8. Our struggle is not confined to the issues of land, wages and employment alone. As producers and workers, we have every right to secure a decent standard of living and an improved quality of life. But our children are still held in social and cultural bondage, they have to bear the burden of illiteracy and malnutrition, educational backwardness and all sorts of discrimination. We know that it is not possible to bring about any significant and durable improvement in our lives without changing the existing order based on exploitation and oppression of the working majority. And political power holds the key to any major socio-economic and cultural transformation. This is why the ruling classes and their state, all the old and new forces of domination are filled with horror when they see us rising and marching with the red flag.
9. We are confident of victory in this protracted war because we know our strength. We are the largest contingent of the Indian working class. And we are a growing army: the proportion of landless households to total rural households increased from 35 per cent in 1987 to 41 per cent in 2000. We are not alone, we encompass and have close ties with the vast majority of toilers and so-called weaker sections of society – dalits and other oppressed backward castes, adivasis, women, national and religious minorities – whose multiple movements together are contributing to a mighty awakening and assertion of the Indian people for democracy, development, social justice and genuine independence. Together with the industrial workers and the labouring peasantry we constitute a formidable force, the biggest and strongest bulwark for freedom, democracy and people’s unity.
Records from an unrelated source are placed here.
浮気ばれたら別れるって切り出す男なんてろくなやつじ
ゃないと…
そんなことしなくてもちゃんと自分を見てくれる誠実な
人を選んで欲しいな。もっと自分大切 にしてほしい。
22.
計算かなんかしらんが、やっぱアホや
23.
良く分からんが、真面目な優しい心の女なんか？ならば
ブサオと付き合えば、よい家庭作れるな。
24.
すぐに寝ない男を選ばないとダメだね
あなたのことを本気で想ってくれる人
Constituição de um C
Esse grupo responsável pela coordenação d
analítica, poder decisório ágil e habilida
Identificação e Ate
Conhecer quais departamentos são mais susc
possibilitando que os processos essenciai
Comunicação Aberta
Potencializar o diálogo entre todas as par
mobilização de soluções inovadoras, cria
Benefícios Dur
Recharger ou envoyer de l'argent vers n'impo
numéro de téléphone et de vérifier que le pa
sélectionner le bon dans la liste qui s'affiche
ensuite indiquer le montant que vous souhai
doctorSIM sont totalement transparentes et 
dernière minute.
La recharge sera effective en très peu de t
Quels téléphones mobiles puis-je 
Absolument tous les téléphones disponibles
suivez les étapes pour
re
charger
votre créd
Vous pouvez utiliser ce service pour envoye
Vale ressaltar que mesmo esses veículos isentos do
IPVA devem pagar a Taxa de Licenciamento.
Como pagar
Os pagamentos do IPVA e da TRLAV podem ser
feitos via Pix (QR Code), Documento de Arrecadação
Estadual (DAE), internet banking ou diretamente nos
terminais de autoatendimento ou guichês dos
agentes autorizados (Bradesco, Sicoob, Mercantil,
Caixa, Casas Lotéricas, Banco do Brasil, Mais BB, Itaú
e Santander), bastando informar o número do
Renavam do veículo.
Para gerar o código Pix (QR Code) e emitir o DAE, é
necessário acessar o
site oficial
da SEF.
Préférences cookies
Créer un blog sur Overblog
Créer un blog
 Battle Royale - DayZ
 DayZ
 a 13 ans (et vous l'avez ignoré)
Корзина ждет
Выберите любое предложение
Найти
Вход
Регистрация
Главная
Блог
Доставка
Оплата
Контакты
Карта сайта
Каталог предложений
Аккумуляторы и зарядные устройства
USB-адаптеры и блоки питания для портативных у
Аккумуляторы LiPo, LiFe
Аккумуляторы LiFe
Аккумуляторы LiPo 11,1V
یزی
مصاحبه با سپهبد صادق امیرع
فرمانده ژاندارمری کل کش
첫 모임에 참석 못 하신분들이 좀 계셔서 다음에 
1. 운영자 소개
10. We are the inheritors of a glorious legacy of heroic peasant rebellions and militant people’s struggles. Our predecessors have shed their precious blood to free this country from the yoke of British colonialism and thousands of our brothers and sisters are still waging valiant struggles for a better tomorrow, for a real people’s democracy and socialism. We have to build on this great heritage to chart a new course of advance. In the course of our fight for land and liberty, dignity and democracy, we have been putting up a bold resistance to imperialist domination and the forces of feudal reaction and communal fascist violence. Now we have reached a stage where we must be able to make our presence felt as a class, not just at the grassroots and in the rural society, but on the national plane and in the country as a whole. Under the leadership of the Communist Party, the revolutionary party of the proletariat and in close solidarity with the toiling, struggling millions, we shall eradicate feudalism, and defeat the emerging reactionary kulak power to march ahead to a new India, a people’s democratic India, a socialist India.